* [PASSAGE PROVIDED]

This paper is an abbreviation of a study that examined over 50 geography textbooks targeted at primary school children and published between 1800 and 1913. All works examined were published in multiple editions and were in use during the nineteenth century in primary schools throughout the United States.

[5] “Turkey in Asia,” more than any other land, conveyed a unique and powerful set of ideas in American geography textbooks. The most “celebrated” and “important” part of Asiatic Turkey was the southern part of Syria, often, but not always, identified by geography textbooks as Palestine. This land had a number of important and widely-known packaged characteristics, yet two in particular were distinguished for their primacy. S. Augustus Mitchell called it, “…the country of the Israelites, and the birth-place of the Christian religion.” 8 Mimicking biblical typology, Palestine was first the land of the ancient Jews and second the land of Christ’s ministry. Jedidiah Morse, Jesse Olney, S. G. Goodrich, J .E. Worcester and Roswell Smith refer to the area as “Judea” and Peter Parley’s Geography for Beginners deems the country the Land of Canaan.9 Unconcerned with the actual realities of the region, American geography authors imparted their own organizational classifications onto the Eastern Mediterranean.

* [MATERIAL SUPPLIED]
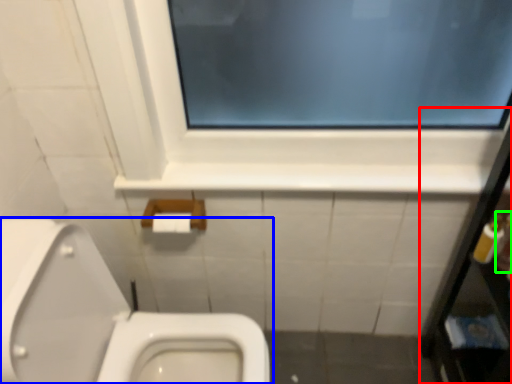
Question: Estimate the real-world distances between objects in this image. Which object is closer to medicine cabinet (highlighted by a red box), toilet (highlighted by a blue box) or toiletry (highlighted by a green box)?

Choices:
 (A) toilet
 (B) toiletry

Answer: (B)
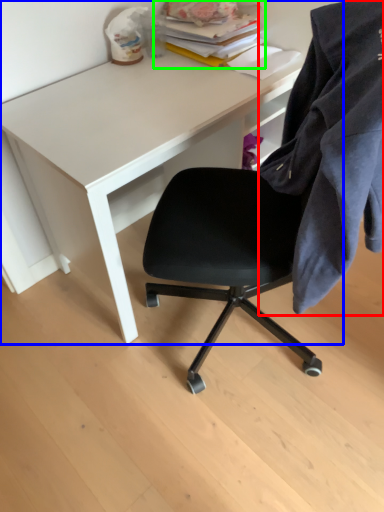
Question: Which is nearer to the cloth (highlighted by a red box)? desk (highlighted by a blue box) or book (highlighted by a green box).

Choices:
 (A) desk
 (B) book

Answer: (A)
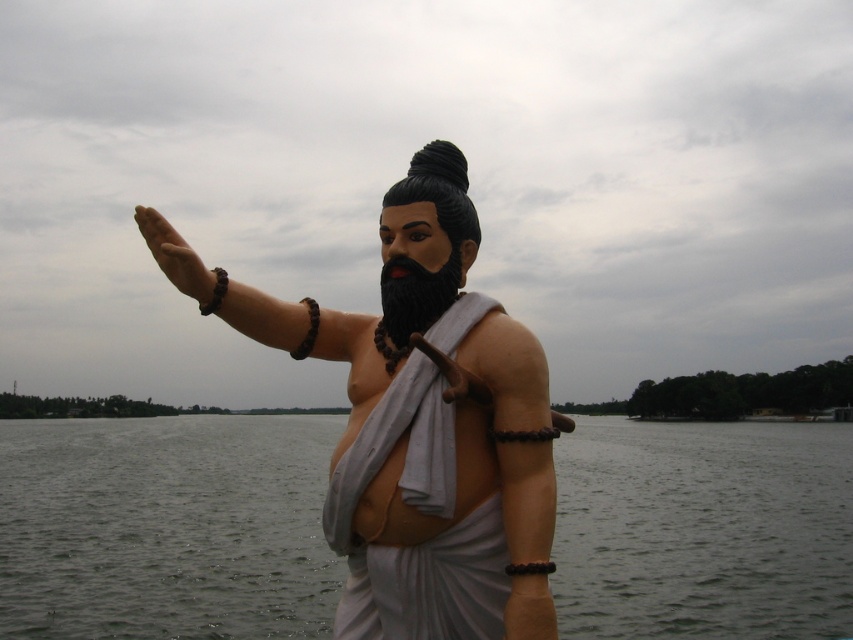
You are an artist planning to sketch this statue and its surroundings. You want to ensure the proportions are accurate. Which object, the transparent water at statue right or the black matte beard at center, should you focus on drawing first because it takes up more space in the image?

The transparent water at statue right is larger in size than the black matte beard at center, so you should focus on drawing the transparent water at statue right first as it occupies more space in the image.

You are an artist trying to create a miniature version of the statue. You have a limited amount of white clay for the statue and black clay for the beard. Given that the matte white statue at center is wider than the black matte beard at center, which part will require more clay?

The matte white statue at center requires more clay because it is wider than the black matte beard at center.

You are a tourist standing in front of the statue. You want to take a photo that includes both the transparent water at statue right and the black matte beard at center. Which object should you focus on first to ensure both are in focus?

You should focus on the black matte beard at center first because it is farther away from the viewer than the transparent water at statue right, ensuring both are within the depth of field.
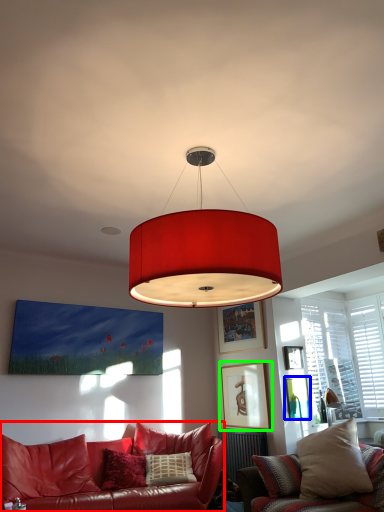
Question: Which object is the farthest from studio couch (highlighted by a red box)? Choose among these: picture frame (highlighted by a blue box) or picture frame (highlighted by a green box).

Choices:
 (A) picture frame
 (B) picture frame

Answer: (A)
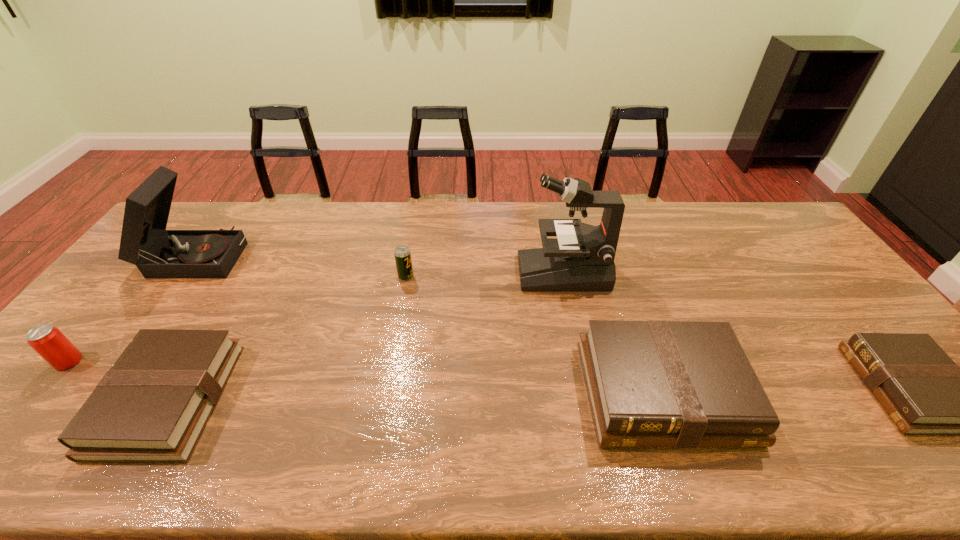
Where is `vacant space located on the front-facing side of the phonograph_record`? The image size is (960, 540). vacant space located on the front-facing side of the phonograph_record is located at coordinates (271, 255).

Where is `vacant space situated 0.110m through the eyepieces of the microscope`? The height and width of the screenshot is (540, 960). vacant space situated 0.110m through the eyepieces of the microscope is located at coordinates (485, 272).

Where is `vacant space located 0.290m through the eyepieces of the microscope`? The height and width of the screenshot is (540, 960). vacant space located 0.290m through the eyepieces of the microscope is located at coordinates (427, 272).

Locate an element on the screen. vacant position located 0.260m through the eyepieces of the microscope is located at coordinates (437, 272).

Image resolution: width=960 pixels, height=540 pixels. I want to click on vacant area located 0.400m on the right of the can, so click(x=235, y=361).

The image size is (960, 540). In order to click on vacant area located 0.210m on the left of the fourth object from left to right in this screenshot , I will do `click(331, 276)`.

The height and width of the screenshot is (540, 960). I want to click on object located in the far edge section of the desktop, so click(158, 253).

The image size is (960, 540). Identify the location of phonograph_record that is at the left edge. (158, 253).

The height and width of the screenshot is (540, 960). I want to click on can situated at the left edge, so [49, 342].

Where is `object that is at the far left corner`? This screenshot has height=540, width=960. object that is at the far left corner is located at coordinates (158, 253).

* [EXERCISES TO COMPLETE]
1 – In the passage on American geography textbooks, translate this sentence into Spanish: "Mimicking biblical typology, Palestine was first the land of the ancient Jews and second the land of Christ’s ministry."
2 – Reproduce everything in the entries from the line containing "Question: Which object" down to the line containing "The image size is (960, 540). In", keeping both of those lines and leaving out the pictures.

* [ANSWERS TO THE EXERCISES]
1 – Imitando la tipología bíblica, Palestina fue primero la tierra de los antiguos judíos y, en segundo lugar, la tierra del ministerio de Cristo.

2 –
Question: Which object is the farthest from studio couch (highlighted by a red box)? Choose among these: picture frame (highlighted by a blue box) or picture frame (highlighted by a green box).

Choices:
 (A) picture frame
 (B) picture frame

Answer: (A)
Where is `vacant space located on the front-facing side of the phonograph_record`? The image size is (960, 540). vacant space located on the front-facing side of the phonograph_record is located at coordinates (271, 255).

Where is `vacant space situated 0.110m through the eyepieces of the microscope`? The height and width of the screenshot is (540, 960). vacant space situated 0.110m through the eyepieces of the microscope is located at coordinates (485, 272).

Where is `vacant space located 0.290m through the eyepieces of the microscope`? The height and width of the screenshot is (540, 960). vacant space located 0.290m through the eyepieces of the microscope is located at coordinates (427, 272).

Locate an element on the screen. vacant position located 0.260m through the eyepieces of the microscope is located at coordinates (437, 272).

Image resolution: width=960 pixels, height=540 pixels. I want to click on vacant area located 0.400m on the right of the can, so click(x=235, y=361).

The image size is (960, 540). In order to click on vacant area located 0.210m on the left of the fourth object from left to right in this screenshot , I will do `click(331, 276)`.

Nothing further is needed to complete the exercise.